I’d like to enjoy fiction from time to time but I fear I’ve become too demanding of it. Learning, OTOH, still thrills me in ways that fiction long since ceased to. Why? I guess it’s that ‘mind-opening’ experience - in fact I’d say it’s an actual sensation - of ‘ahhh, now I get it’ or ‘isn’t that amazing’ when I learn something new. I guess maybe a kind of perpetual kidlike enjoyment of encountering something new and interesting - which could be anything from finding out about planes and treadmills :smiley: to reading someone else’s perspective on an issue or event.

However, from time to time I’ll read others’ ‘must-read’ book lists and think to myself that maybe someday I’ll dip into one of the works of fiction that other people seem to love. If I can tear myself away from sucking up information, that is.

In the meantime, if anyone knows of a support group for people addicted to seeking knowledge, I’ll take the address.

I could easily explain my love of reading based on my near-obsessive need to learn new things. I enjoy learning something new, and in turn, I like to share that new information with others. I really like hands-on activity, but sometimes reading a technical work can suffice just as well.
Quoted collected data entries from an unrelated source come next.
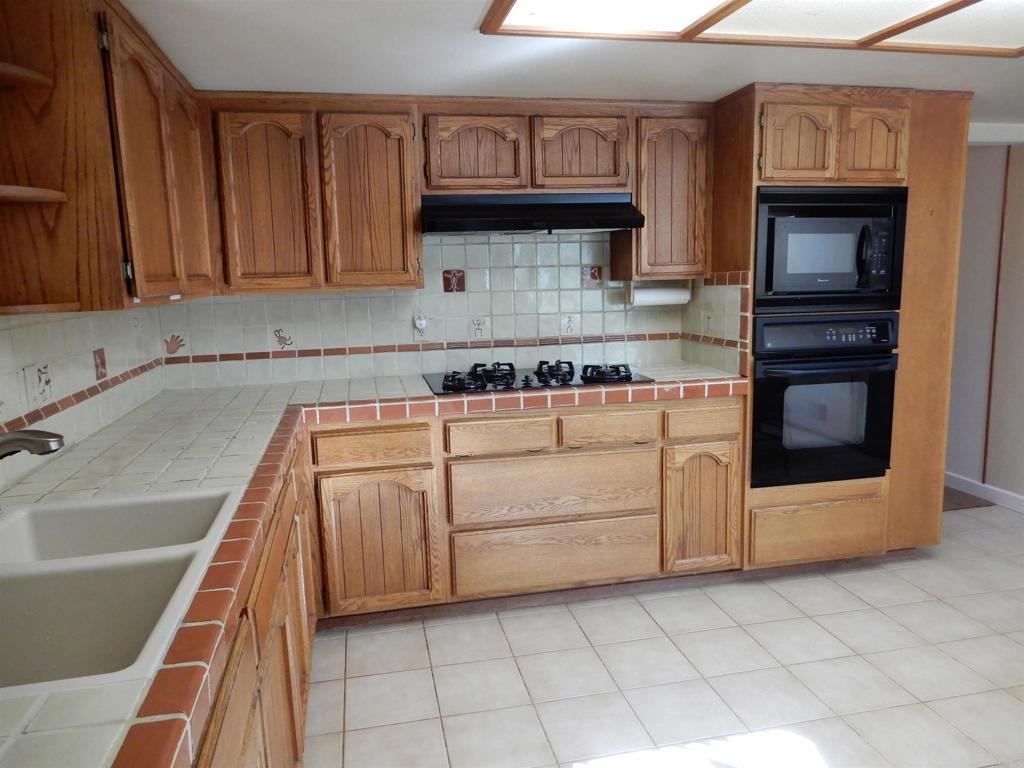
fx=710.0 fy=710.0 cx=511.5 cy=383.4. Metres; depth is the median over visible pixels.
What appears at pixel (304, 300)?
back wall
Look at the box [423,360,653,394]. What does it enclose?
gas cooktop
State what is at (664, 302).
paper towel holder
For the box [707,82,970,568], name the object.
oven cabinet
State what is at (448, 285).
decorative tile
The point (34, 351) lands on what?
left wall
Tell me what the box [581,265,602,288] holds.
decorative tile
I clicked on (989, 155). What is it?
right wall
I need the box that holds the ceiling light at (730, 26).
[478,0,1023,55]
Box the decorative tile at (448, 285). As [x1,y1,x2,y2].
[442,269,465,292]
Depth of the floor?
2.47 m
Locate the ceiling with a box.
[121,0,1023,123]
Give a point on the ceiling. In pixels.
(730, 82)
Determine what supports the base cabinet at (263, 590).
on the floor
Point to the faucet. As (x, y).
(11, 439)
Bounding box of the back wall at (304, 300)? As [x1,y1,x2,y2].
[157,228,706,389]
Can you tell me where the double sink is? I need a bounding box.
[0,486,243,697]
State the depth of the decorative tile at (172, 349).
3.13 m
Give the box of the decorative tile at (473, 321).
[469,317,486,338]
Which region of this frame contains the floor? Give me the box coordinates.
[297,497,1023,767]
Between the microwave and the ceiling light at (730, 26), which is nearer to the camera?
the ceiling light at (730, 26)
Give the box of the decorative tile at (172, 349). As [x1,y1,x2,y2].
[163,333,186,355]
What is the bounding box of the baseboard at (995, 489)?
[944,471,1023,513]
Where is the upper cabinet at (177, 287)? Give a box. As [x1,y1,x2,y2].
[0,0,219,315]
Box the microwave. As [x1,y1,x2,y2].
[754,186,906,315]
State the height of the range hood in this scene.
0.161 m
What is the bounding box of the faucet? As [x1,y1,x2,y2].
[0,429,64,458]
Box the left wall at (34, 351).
[0,305,166,490]
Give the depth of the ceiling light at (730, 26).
2.04 m
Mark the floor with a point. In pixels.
(567, 624)
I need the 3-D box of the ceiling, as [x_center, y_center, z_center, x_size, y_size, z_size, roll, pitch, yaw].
[1.395,-1.017,1.444,5.382,0.101,5.537,-3,10,-11]
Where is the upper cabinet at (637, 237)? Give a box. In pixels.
[613,109,712,279]
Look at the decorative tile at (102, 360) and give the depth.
2.35 m
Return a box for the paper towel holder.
[627,280,692,306]
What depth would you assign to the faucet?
1.28 m
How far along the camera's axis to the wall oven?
3.05 m
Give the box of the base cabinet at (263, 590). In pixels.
[193,438,317,767]
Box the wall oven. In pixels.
[750,313,899,487]
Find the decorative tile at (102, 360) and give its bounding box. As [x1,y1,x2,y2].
[93,347,107,380]
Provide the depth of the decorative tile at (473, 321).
3.36 m
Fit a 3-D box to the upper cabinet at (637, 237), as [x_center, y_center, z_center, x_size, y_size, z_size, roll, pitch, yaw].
[0.688,-0.852,3.262,0.371,0.734,0.337,-3,10,-11]
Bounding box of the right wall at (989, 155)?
[944,138,1023,507]
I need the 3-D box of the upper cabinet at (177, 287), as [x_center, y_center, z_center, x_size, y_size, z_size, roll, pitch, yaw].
[-1.192,-0.627,2.112,0.329,0.771,1.170,-3,10,-11]
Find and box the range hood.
[421,193,646,236]
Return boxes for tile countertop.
[0,361,748,765]
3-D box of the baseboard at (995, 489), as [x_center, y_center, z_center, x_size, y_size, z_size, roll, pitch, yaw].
[2.982,0.784,3.207,0.014,0.091,5.718,-3,10,-11]
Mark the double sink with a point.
(115, 569)
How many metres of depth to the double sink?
1.24 m

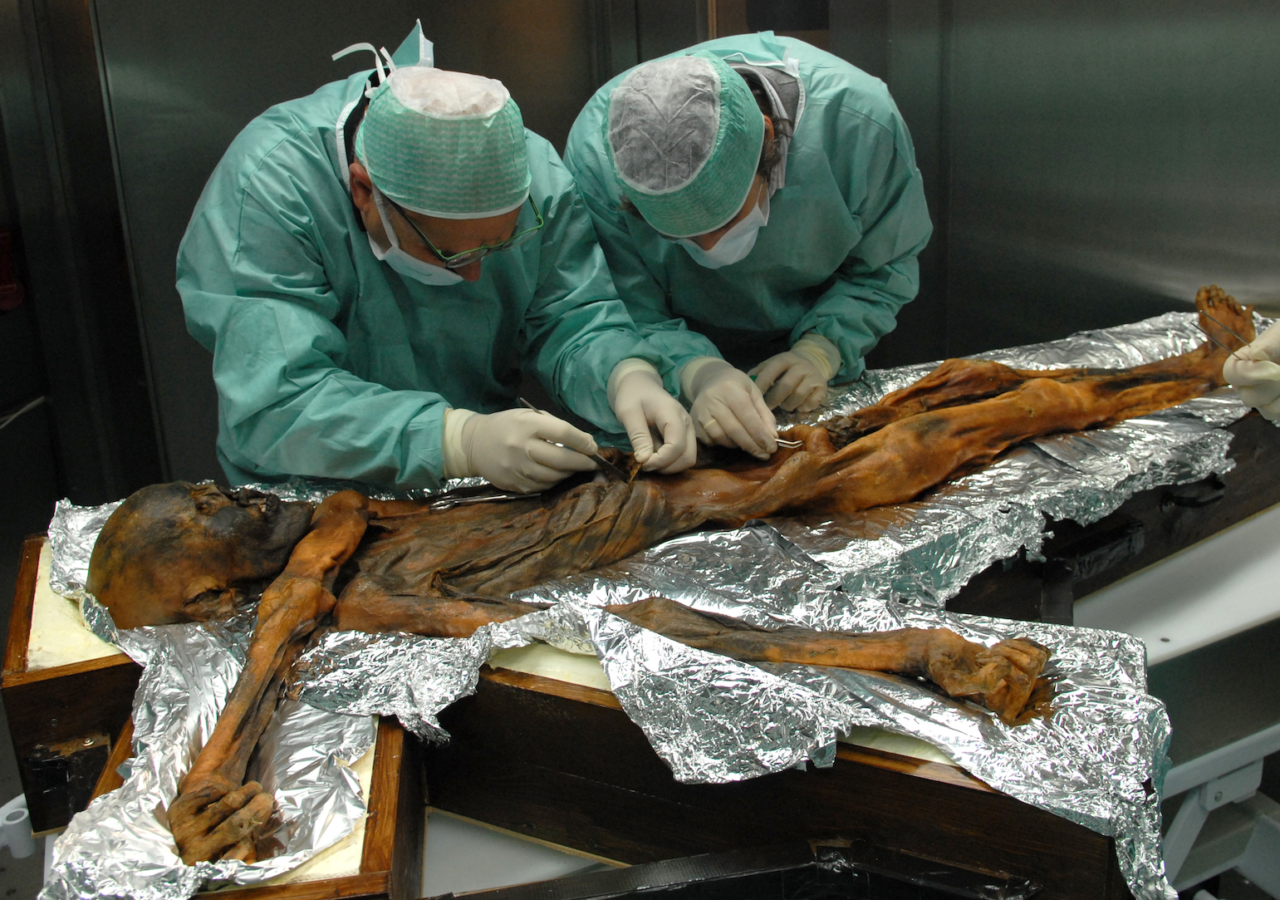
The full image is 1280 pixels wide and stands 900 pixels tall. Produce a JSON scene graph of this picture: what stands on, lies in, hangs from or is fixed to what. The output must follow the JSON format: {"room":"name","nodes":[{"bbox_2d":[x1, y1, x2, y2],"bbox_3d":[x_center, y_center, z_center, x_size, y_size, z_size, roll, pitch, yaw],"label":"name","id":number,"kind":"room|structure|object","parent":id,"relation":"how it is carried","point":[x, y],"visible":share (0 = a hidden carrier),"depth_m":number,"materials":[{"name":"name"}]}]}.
{"room":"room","nodes":[
{"label":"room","id":0,"kind":"room"},
{"bbox_2d":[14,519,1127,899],"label":"wooden box","id":1,"kind":"object","parent":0,"point":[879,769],"visible":0.6,"depth_m":1.51,"materials":[{"name":"brown wood"}]},
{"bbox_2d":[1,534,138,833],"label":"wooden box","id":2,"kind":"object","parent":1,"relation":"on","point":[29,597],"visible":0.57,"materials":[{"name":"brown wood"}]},
{"bbox_2d":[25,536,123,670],"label":"foam pad","id":3,"kind":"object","parent":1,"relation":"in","point":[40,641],"visible":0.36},
{"bbox_2d":[32,309,1258,899],"bbox_3d":[0.123,0.117,1.579,1.732,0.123,1.191,-9,20,-17],"label":"foil sheet","id":4,"kind":"object","parent":1,"relation":"on","point":[1121,867],"visible":0.52,"depth_m":1.29,"materials":[{"name":"silver metal"}]},
{"bbox_2d":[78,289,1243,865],"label":"mummy","id":5,"kind":"object","parent":4,"relation":"on","point":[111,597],"visible":0.89,"depth_m":1.44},
{"bbox_2d":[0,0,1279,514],"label":"wall","id":6,"kind":"structure","parent":0,"point":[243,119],"depth_m":2.87,"materials":[{"name":"metal"}]},
{"bbox_2d":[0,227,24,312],"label":"red object","id":7,"kind":"object","parent":6,"relation":"attached to","point":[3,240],"visible":0.96,"depth_m":3.41,"materials":[{"name":"red"}]},
{"bbox_2d":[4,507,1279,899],"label":"floor","id":8,"kind":"structure","parent":0,"point":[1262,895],"depth_m":1.87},
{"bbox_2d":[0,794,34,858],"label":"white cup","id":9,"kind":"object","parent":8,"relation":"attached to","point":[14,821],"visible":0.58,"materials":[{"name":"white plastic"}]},
{"bbox_2d":[177,21,690,490],"bbox_3d":[-0.311,0.030,1.937,0.649,1.313,0.740,-9,20,-17],"label":"man","id":10,"kind":"object","parent":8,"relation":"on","point":[248,320],"visible":0.63,"depth_m":1.68},
{"bbox_2d":[426,485,543,509],"bbox_3d":[-0.194,0.059,1.566,0.166,0.012,0.061,-9,20,-17],"label":"metal tool","id":11,"kind":"object","parent":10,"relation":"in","point":[508,497],"visible":0.83,"depth_m":1.55,"materials":[{"name":"silver metal"}]},
{"bbox_2d":[520,397,635,483],"bbox_3d":[-0.081,-0.011,1.638,0.199,0.031,0.082,15,26,42],"label":"tool","id":12,"kind":"object","parent":10,"relation":"in","point":[604,461],"visible":0.76,"depth_m":1.61,"materials":[{"name":"silver metal"}]},
{"bbox_2d":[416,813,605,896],"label":"table","id":13,"kind":"object","parent":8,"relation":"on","point":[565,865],"visible":0.24,"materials":[{"name":"white"}]},
{"bbox_2d":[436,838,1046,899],"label":"black tray","id":14,"kind":"object","parent":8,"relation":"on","point":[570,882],"visible":0.96,"depth_m":1.03,"materials":[{"name":"black"}]},
{"bbox_2d":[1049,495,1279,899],"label":"table","id":15,"kind":"object","parent":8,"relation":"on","point":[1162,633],"visible":0.51,"depth_m":1.66,"materials":[{"name":"white metal"}]},
{"bbox_2d":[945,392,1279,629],"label":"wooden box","id":16,"kind":"object","parent":15,"relation":"on","point":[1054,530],"visible":0.52,"depth_m":1.68,"materials":[{"name":"wood"}]},
{"bbox_2d":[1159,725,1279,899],"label":"metal stand","id":17,"kind":"object","parent":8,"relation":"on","point":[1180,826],"visible":0.49,"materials":[{"name":"metal"}]},
{"bbox_2d":[563,34,935,429],"bbox_3d":[0.200,-0.111,2.192,0.574,1.190,0.753,-9,20,-17],"label":"man","id":18,"kind":"object","parent":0,"point":[681,291],"visible":0.55,"depth_m":1.95},
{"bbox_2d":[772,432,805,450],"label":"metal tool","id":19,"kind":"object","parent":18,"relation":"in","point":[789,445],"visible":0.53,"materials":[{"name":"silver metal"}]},
{"bbox_2d":[1221,321,1279,425],"bbox_3d":[1.004,-0.142,1.629,0.296,0.343,0.355,-14,22,-31],"label":"person","id":20,"kind":"object","parent":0,"point":[1250,399],"visible":0.96,"depth_m":1.66},
{"bbox_2d":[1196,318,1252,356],"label":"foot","id":21,"kind":"object","parent":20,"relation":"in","point":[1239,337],"visible":0.77,"depth_m":1.79,"materials":[{"name":"metal"}]}
]}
Theory is a fascinating area of technical writing that I like (with the exception of philosophy), but I can still sit down with a reasonably well-written piece of fiction. I like both literature and many works of popular fiction (some fantasy included), but I despise most chick lit. When I look for fiction, I need to have the writing make me feel as if I’m more intelligent than a fourth grader (this is why I hate romance novels; badly written and written down to the audience in what feels like a condescending manner), to keep me interested in the plot, and sometimes to make me laugh heartily at a clever turn of phrase. I don’t want to read something that’s “based on” reality, then veers off into left field when it comes to logic, which is why I hate most chick lit. It panders to a fantasy that I just don’t lay claim to and I can’t stand reading it. However, give me a good epic story or a book that’s a bit intellectually challenging and I’m enthused to experience it.

I admit that my love of reading is partially because of my eagerness to learn, and partially because my family instilled a desire to not only learn but to read voraciously. (My mother’s bed almost always has at least five books on it that are being read at various intervals. My father reads a lot too, when he gets the time.) Now, if my parents weren’t so enthusiastic about reading, I probably wouldn’t be much of a reader, and wouldn’t spend half of my time on the internet reading about different things. (In fact, if I weren’t much of a reader, most of my internet time would probably be spent looking at pictures and videos.)